**Job:**
Write out, character for character, the part of the rows that opens with the line containing "collectors: C. Shull" and closes with the line containing "locality: Campus Univ. Lexington.", including both of those lines.

**Records provided:**
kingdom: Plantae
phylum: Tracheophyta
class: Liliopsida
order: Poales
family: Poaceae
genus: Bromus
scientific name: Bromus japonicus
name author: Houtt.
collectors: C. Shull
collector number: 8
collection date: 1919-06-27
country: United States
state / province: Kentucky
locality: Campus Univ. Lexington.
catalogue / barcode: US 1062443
==
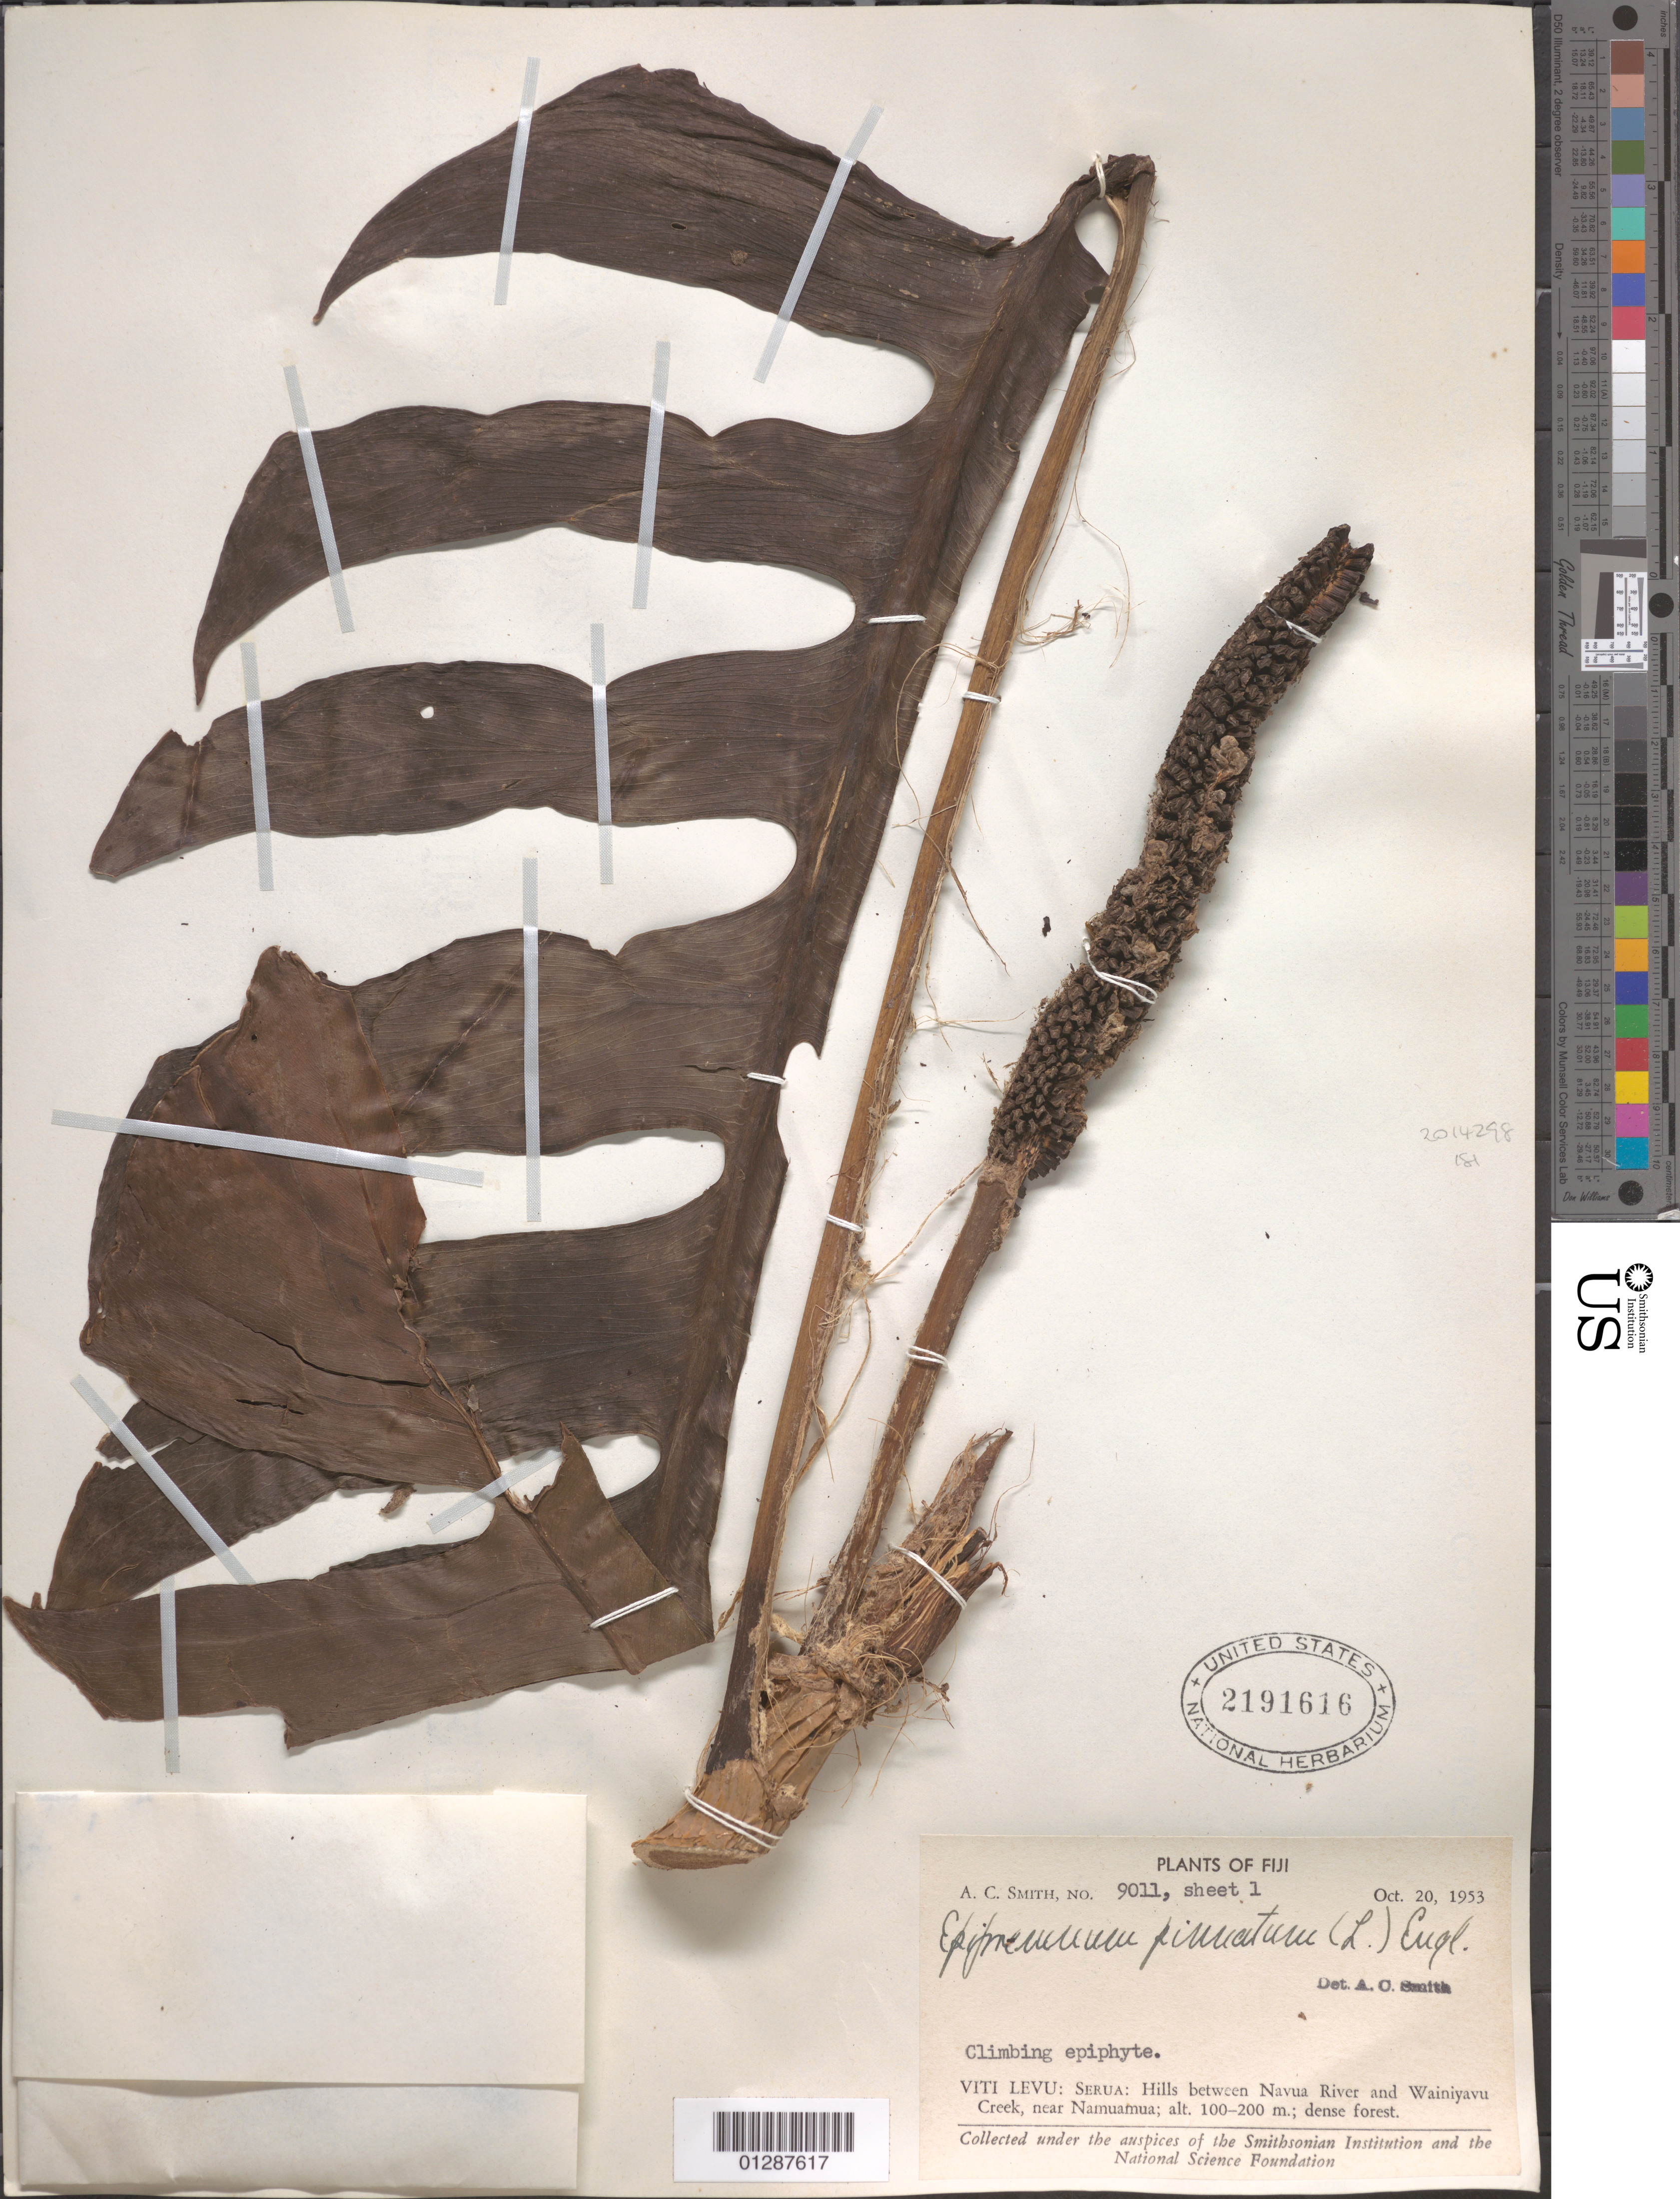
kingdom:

**Result for this exercise:**
collectors: C. Shull
collector number: 8
collection date: 1919-06-27
country: United States
state / province: Kentucky
locality: Campus Univ. Lexington.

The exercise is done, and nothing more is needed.